| EXERCISE DIRECTIONS |
Return the full listing word for word, but drop every picture from it.

| RECORDS SHOWN |
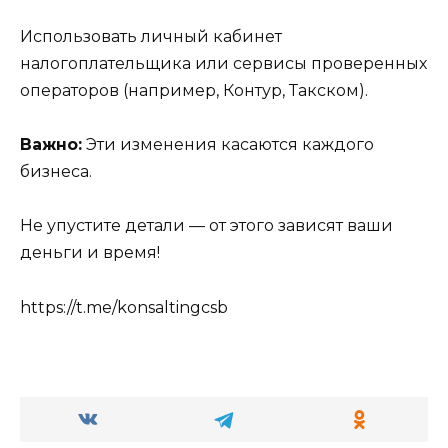
Использовать личный кабинет
налогоплательщика или сервисы проверенных
операторов (например, Контур, Такском).
Важно:
Эти изменения касаются каждого
бизнеса.
Не упустите детали — от этого зависят ваши
деньги и время!
https://t.me/konsaltingcsb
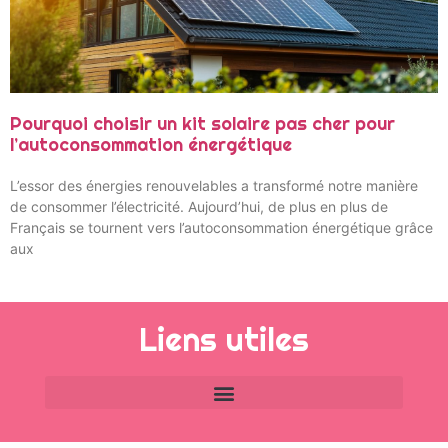
Pourquoi choisir un kit solaire pas cher pour
l’autoconsommation énergétique
L’essor des énergies renouvelables a transformé notre manière
de consommer l’électricité. Aujourd’hui, de plus en plus de
Français se tournent vers l’autoconsommation énergétique grâce
aux
Liens utiles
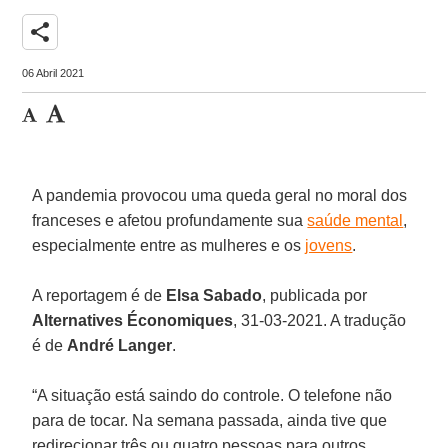
share
06 Abril 2021
A pandemia provocou uma queda geral no moral dos
franceses e afetou profundamente sua
saúde mental
,
especialmente entre as mulheres e os
jovens
.
A reportagem é de
Elsa Sabado
, publicada por
Alternatives Économiques
, 31-03-2021. A tradução
é de
André Langer
.
“A situação está saindo do controle. O telefone não
para de tocar. Na semana passada, ainda tive que
redirecionar três ou quatro pessoas para outros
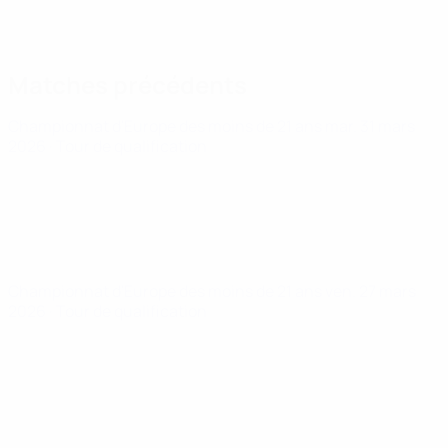
Matches précédents
Championnat d'Europe des moins de 21 ans
mar. 31 mars
2026
· Tour de qualification
Championnat d'Europe des moins de 21 ans
ven. 27 mars
2026
· Tour de qualification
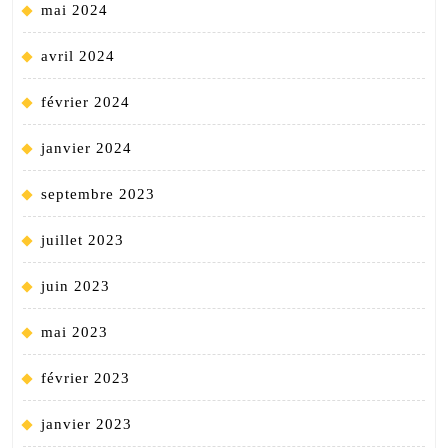
mai 2024
avril 2024
février 2024
janvier 2024
septembre 2023
juillet 2023
juin 2023
mai 2023
février 2023
janvier 2023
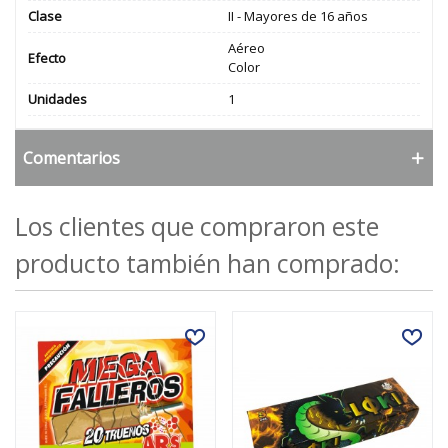
Clase
II - Mayores de 16 años
Aéreo
Efecto
Color
Unidades
1
Comentarios
Los clientes que compraron este
producto también han comprado:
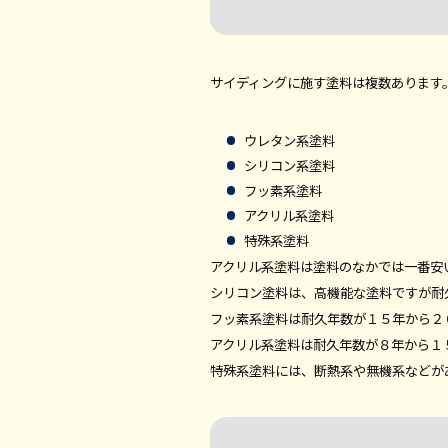
サイディングに施す塗料は複数あります
ウレタン系塗料
シリコン系塗料
フッ素系塗料
アクリル系塗料
特殊系塗料
アクリル系塗料は塗料のなかでは一番安
シリコン塗料は、高機能な塗料ですが耐
フッ素系塗料は耐久年数が１５年から２
アクリル系塗料は耐久年数が８年から１
特殊系塗料には、断熱系や無機系などが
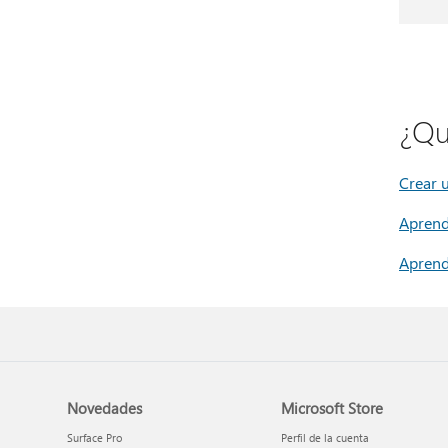
¿Qu
Crear 
Aprendi
Aprend
Novedades
Microsoft Store
Surface Pro
Perfil de la cuenta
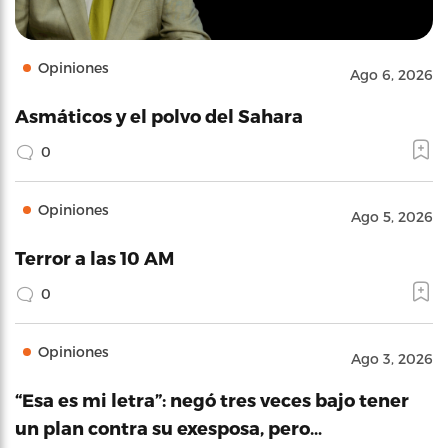
Opiniones
Ago 6, 2026
Asmáticos y el polvo del Sahara
0
Opiniones
Ago 5, 2026
Terror a las 10 AM
0
Opiniones
Ago 3, 2026
“Esa es mi letra”: negó tres veces bajo tener
un plan contra su exesposa, pero…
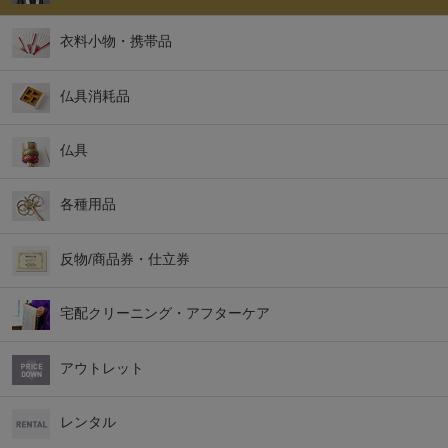
衣料小物・携帯品
仏具消耗品
仏具
各種用品
反物/商品券・仕立券
宅配クリーニング・アフターケア
アウトレット
レンタル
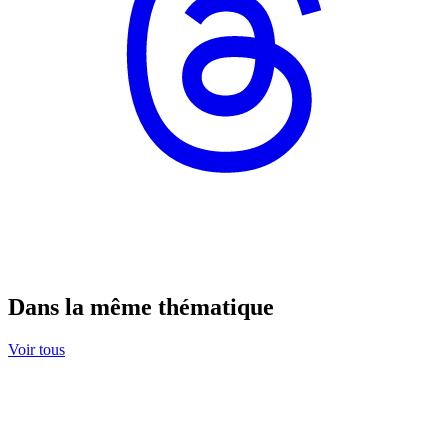
Dans la même thématique
Voir tous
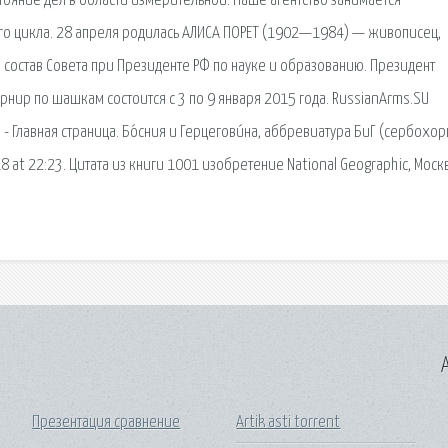
ояние дел в области измерительной. Наше агентство занимается
о цикла. 28 апреля родилась АЛИСА ПОРЕТ (1902—1984) — живописец,
 состав Совета при Президенте РФ по науке и образованию. Президент
рнир по шашкам состоится с 3 по 9 января 2015 года. RussianArms.SU
Главная страница. Бо́сния и Герцегови́на, аббревиатура БиГ (сербохорв
18 at 22:23. Цитата из книги 1001 изобретение National Geographic, Моск
A
Презентация сравнение
Artik asti torrent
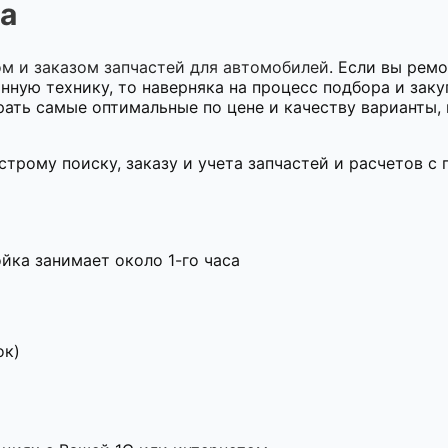
а
м и заказом запчастей для автомобилей
. Если вы рем
ную технику, то наверняка на процесс подбора и закуп
ать самые оптимальные по цене и качеству варианты,
трому поиску, заказу и учета запчастей и расчетов с
йка занимает около 1-го часа
ок)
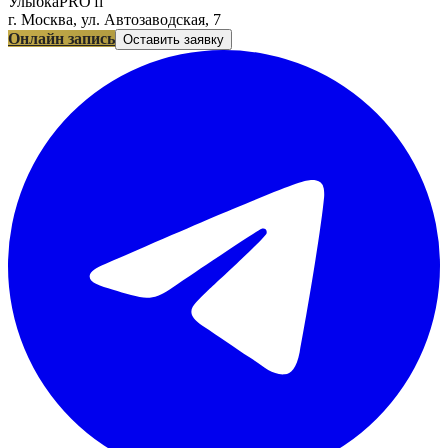
УлыбкаPRO'fi
г. Москва, ул. Автозаводская, 7
Онлайн запись
Оставить заявку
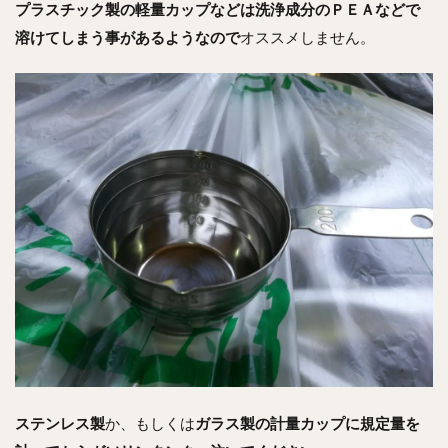
プラスチック製の軽量カップなどは洗浄成分のＰＥＡなどで
溶けてしまう事があるようなので
オススメしません。
ステンレス製
か、もしくは
ガラス製の
計量カップに規定量を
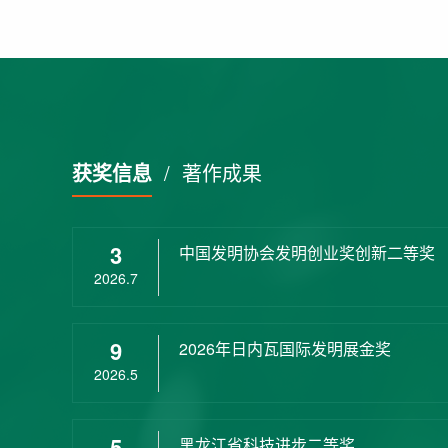
获奖信息
/
著作成果
3
中国发明协会发明创业奖创新二等奖
2026.7
9
2026年日内瓦国际发明展金奖
2026.5
5
黑龙江省科技进步二等奖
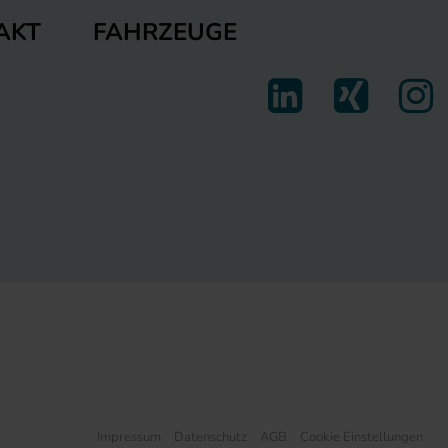
FAHRZEUGE
AKT
Impressum
Datenschutz
AGB
Cookie Einstellungen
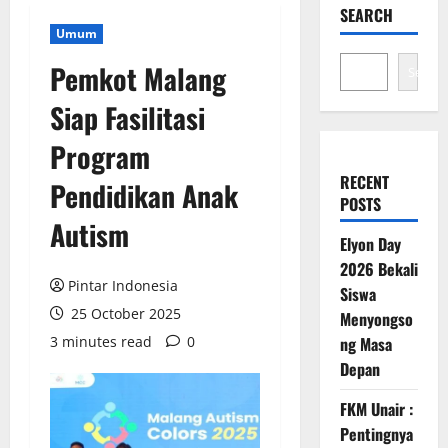
SEARCH
Umum
Pemkot Malang
Search
Siap Fasilitasi
Program
RECENT
Pendidikan Anak
POSTS
Autism
Elyon Day
2026 Bekali
Pintar Indonesia
Siswa
25 October 2025
Menyongso
3 minutes read
0
ng Masa
Depan
FKM Unair :
Pentingnya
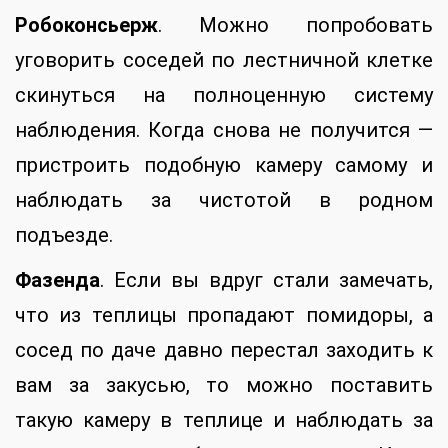
Робоконсьерж
. Можно попробовать
уговорить соседей по лестничной клетке
скинуться на полноценную систему
наблюдения. Когда снова не получится —
пристроить подобную камеру самому и
наблюдать за чистотой в родном
подъезде.
Фазенда
. Если вы вдруг стали замечать,
что из теплицы пропадают помидоры, а
сосед по даче давно перестал заходить к
вам за закусью, то можно поставить
такую камеру в теплице и наблюдать за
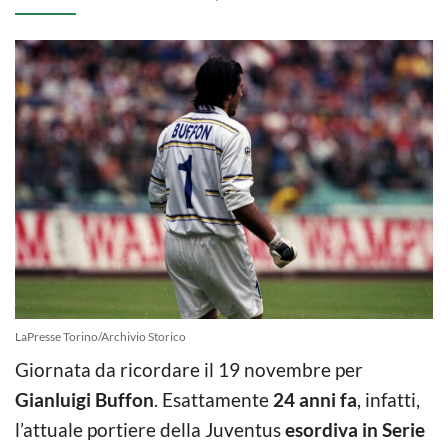
LaPresse Torino/Archivio Storico
Giornata da ricordare il 19 novembre per
Gianluigi Buffon
. Esattamente
24 anni fa
, infatti,
l’attuale portiere della Juventus
esordiva in Serie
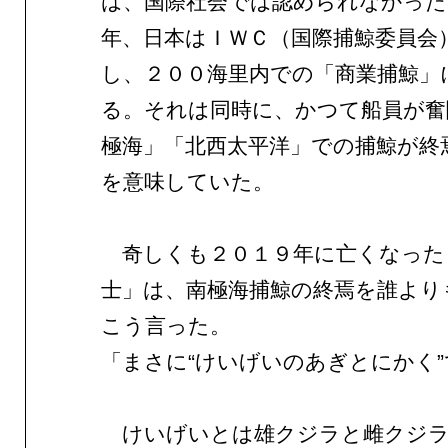
は、国際社会では認められなかった
年、日本はＩＷＣ（国際捕鯨委員会
し、２００海里内での「商業捕鯨」
る。それは同時に、かつて船員が奮
極海」「北西太平洋」での捕鯨が終
を意味していた。
奇しくも２０１９年に亡くなった
士」は、南極海捕鯨の終焉を誰より
こう言った。
「まさに“けいげいのあぎとにかく
けいげいとは雄クジラと雌クジラ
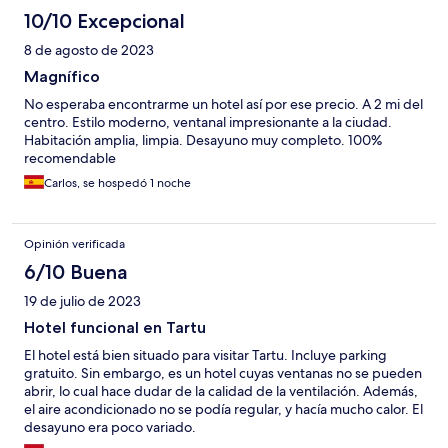
10/10 Excepcional
8 de agosto de 2023
Magnífico
No esperaba encontrarme un hotel así por ese precio. A 2 mi del
centro. Estilo moderno, ventanal impresionante a la ciudad.
Habitación amplia, limpia. Desayuno muy completo. 100%
recomendable
Carlos, se hospedó 1 noche
Opinión verificada
6/10 Buena
19 de julio de 2023
Hotel funcional en Tartu
El hotel está bien situado para visitar Tartu. Incluye parking
gratuito. Sin embargo, es un hotel cuyas ventanas no se pueden
abrir, lo cual hace dudar de la calidad de la ventilación. Además,
el aire acondicionado no se podía regular, y hacía mucho calor. El
desayuno era poco variado.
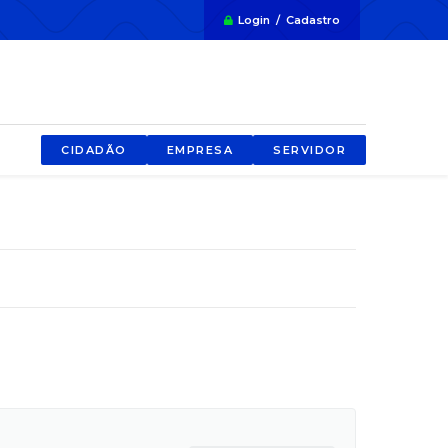
Login / Cadastro
CIDADÃO
EMPRESA
SERVIDOR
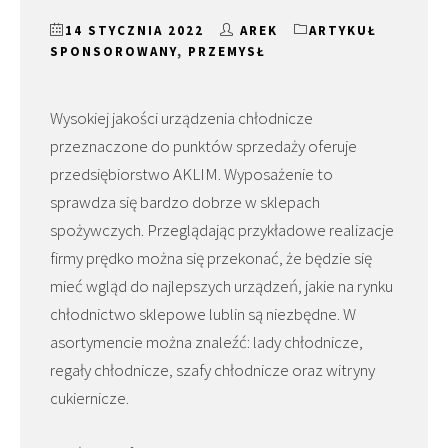
14 STYCZNIA 2022
AREK
ARTYKUŁ
SPONSOROWANY
,
PRZEMYSŁ
Wysokiej jakości urządzenia chłodnicze
przeznaczone do punktów sprzedaży oferuje
przedsiębiorstwo AKLIM. Wyposażenie to
sprawdza się bardzo dobrze w sklepach
spożywczych. Przeglądając przykładowe realizacje
firmy prędko można się przekonać, że będzie się
mieć wgląd do najlepszych urządzeń, jakie na rynku
chłodnictwo sklepowe lublin są niezbędne. W
asortymencie można znaleźć: lady chłodnicze,
regały chłodnicze, szafy chłodnicze oraz witryny
cukiernicze.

| FINISHED EXERCISE |
Использовать личный кабинет
налогоплательщика или сервисы проверенных
операторов (например, Контур, Такском).
Важно:
Эти изменения касаются каждого
бизнеса.
Не упустите детали — от этого зависят ваши
деньги и время!
https://t.me/konsaltingcsb
Pourquoi choisir un kit solaire pas cher pour
l’autoconsommation énergétique
L’essor des énergies renouvelables a transformé notre manière
de consommer l’électricité. Aujourd’hui, de plus en plus de
Français se tournent vers l’autoconsommation énergétique grâce
aux
Liens utiles
share
06 Abril 2021
A pandemia provocou uma queda geral no moral dos
franceses e afetou profundamente sua
saúde mental
,
especialmente entre as mulheres e os
jovens
.
A reportagem é de
Elsa Sabado
, publicada por
Alternatives Économiques
, 31-03-2021. A tradução
é de
André Langer
.
“A situação está saindo do controle. O telefone não
para de tocar. Na semana passada, ainda tive que
redirecionar três ou quatro pessoas para outros
Matches précédents
Championnat d'Europe des moins de 21 ans
mar. 31 mars
2026
· Tour de qualification
Championnat d'Europe des moins de 21 ans
ven. 27 mars
2026
· Tour de qualification
mai 2024
avril 2024
février 2024
janvier 2024
septembre 2023
juillet 2023
juin 2023
mai 2023
février 2023
janvier 2023
Clase
II - Mayores de 16 años
Aéreo
Efecto
Color
Unidades
1
Comentarios
Los clientes que compraron este
producto también han comprado:
サイディングに施す塗料は複数あります
ウレタン系塗料
シリコン系塗料
フッ素系塗料
アクリル系塗料
特殊系塗料
アクリル系塗料は塗料のなかでは一番安
シリコン塗料は、高機能な塗料ですが耐
フッ素系塗料は耐久年数が１５年から２
アクリル系塗料は耐久年数が８年から１
特殊系塗料には、断熱系や無機系などが
¿Qu
Crear 
Aprendi
Aprend
Novedades
Microsoft Store
Surface Pro
Perfil de la cuenta
Opiniones
Ago 6, 2026
Asmáticos y el polvo del Sahara
0
Opiniones
Ago 5, 2026
Terror a las 10 AM
0
Opiniones
Ago 3, 2026
“Esa es mi letra”: negó tres veces bajo tener
un plan contra su exesposa, pero…
衣料小物・携帯品
仏具消耗品
仏具
各種用品
反物/商品券・仕立券
宅配クリーニング・アフターケア
アウトレット
レンタル
Dans la même thématique
Voir tous
ояние дел в области измерительной. Наше агентство занимается
о цикла. 28 апреля родилась АЛИСА ПОРЕТ (1902—1984) — живописец,
 состав Совета при Президенте РФ по науке и образованию. Президент
рнир по шашкам состоится с 3 по 9 января 2015 года. RussianArms.SU
Главная страница. Бо́сния и Герцегови́на, аббревиатура БиГ (сербохорв
18 at 22:23. Цитата из книги 1001 изобретение National Geographic, Моск
A
Презентация сравнение
Artik asti torrent
а
м и заказом запчастей для автомобилей
. Если вы рем
ную технику, то наверняка на процесс подбора и закуп
ать самые оптимальные по цене и качеству варианты,
трому поиску, заказу и учета запчастей и расчетов с
йка занимает около 1-го часа
ок)
УлыбкаPRO'fi
г. Москва, ул. Автозаводская, 7
Онлайн запись
Оставить заявку
プラスチック製の軽量カップなどは洗浄成分のＰＥＡなどで
溶けてしまう事があるようなので
オススメしません。
ステンレス製
か、もしくは
ガラス製の
計量カップに規定量を
获奖信息
/
著作成果
3
中国发明协会发明创业奖创新二等奖
2026.7
9
2026年日内瓦国际发明展金奖
2026.5
5
黑龙江省科技进步二等奖
FAHRZEUGE
AKT
Impressum
Datenschutz
AGB
Cookie Einstellungen
SEARCH
Umum
Pemkot Malang
Search
Siap Fasilitasi
Program
RECENT
Pendidikan Anak
POSTS
Autism
Elyon Day
2026 Bekali
Pintar Indonesia
Siswa
25 October 2025
Menyongso
3 minutes read
0
ng Masa
Depan
FKM Unair :
Pentingnya
Робоконсьерж
. Можно попробовать
уговорить соседей по лестничной клетке
скинуться на полноценную систему
наблюдения. Когда снова не получится —
пристроить подобную камеру самому и
наблюдать за чистотой в родном
подъезде.
Фазенда
. Если вы вдруг стали замечать,
что из теплицы пропадают помидоры, а
сосед по даче давно перестал заходить к
вам за закусью, то можно поставить
такую камеру в теплице и наблюдать за
LaPresse Torino/Archivio Storico
Giornata da ricordare il 19 novembre per
Gianluigi Buffon
. Esattamente
24 anni fa
, infatti,
l’attuale portiere della Juventus
esordiva in Serie
は、国際社会では認められなかった
年、日本はＩＷＣ（国際捕鯨委員会
し、２００海里内での「商業捕鯨」
る。それは同時に、かつて船員が奮
極海」「北西太平洋」での捕鯨が終
を意味していた。
奇しくも２０１９年に亡くなった
士」は、南極海捕鯨の終焉を誰より
こう言った。
「まさに“けいげいのあぎとにかく
けいげいとは雄クジラと雌クジラ
10/10 Excepcional
8 de agosto de 2023
Magnífico
No esperaba encontrarme un hotel así por ese precio. A 2 mi del
centro. Estilo moderno, ventanal impresionante a la ciudad.
Habitación amplia, limpia. Desayuno muy completo. 100%
recomendable
Carlos, se hospedó 1 noche
Opinión verificada
6/10 Buena
19 de julio de 2023
Hotel funcional en Tartu
El hotel está bien situado para visitar Tartu. Incluye parking
gratuito. Sin embargo, es un hotel cuyas ventanas no se pueden
abrir, lo cual hace dudar de la calidad de la ventilación. Además,
el aire acondicionado no se podía regular, y hacía mucho calor. El
desayuno era poco variado.
Login / Cadastro
CIDADÃO
EMPRESA
SERVIDOR
14 STYCZNIA 2022
AREK
ARTYKUŁ
SPONSOROWANY
,
PRZEMYSŁ
Wysokiej jakości urządzenia chłodnicze
przeznaczone do punktów sprzedaży oferuje
przedsiębiorstwo AKLIM. Wyposażenie to
sprawdza się bardzo dobrze w sklepach
spożywczych. Przeglądając przykładowe realizacje
firmy prędko można się przekonać, że będzie się
mieć wgląd do najlepszych urządzeń, jakie na rynku
chłodnictwo sklepowe lublin są niezbędne. W
asortymencie można znaleźć: lady chłodnicze,
regały chłodnicze, szafy chłodnicze oraz witryny
cukiernicze.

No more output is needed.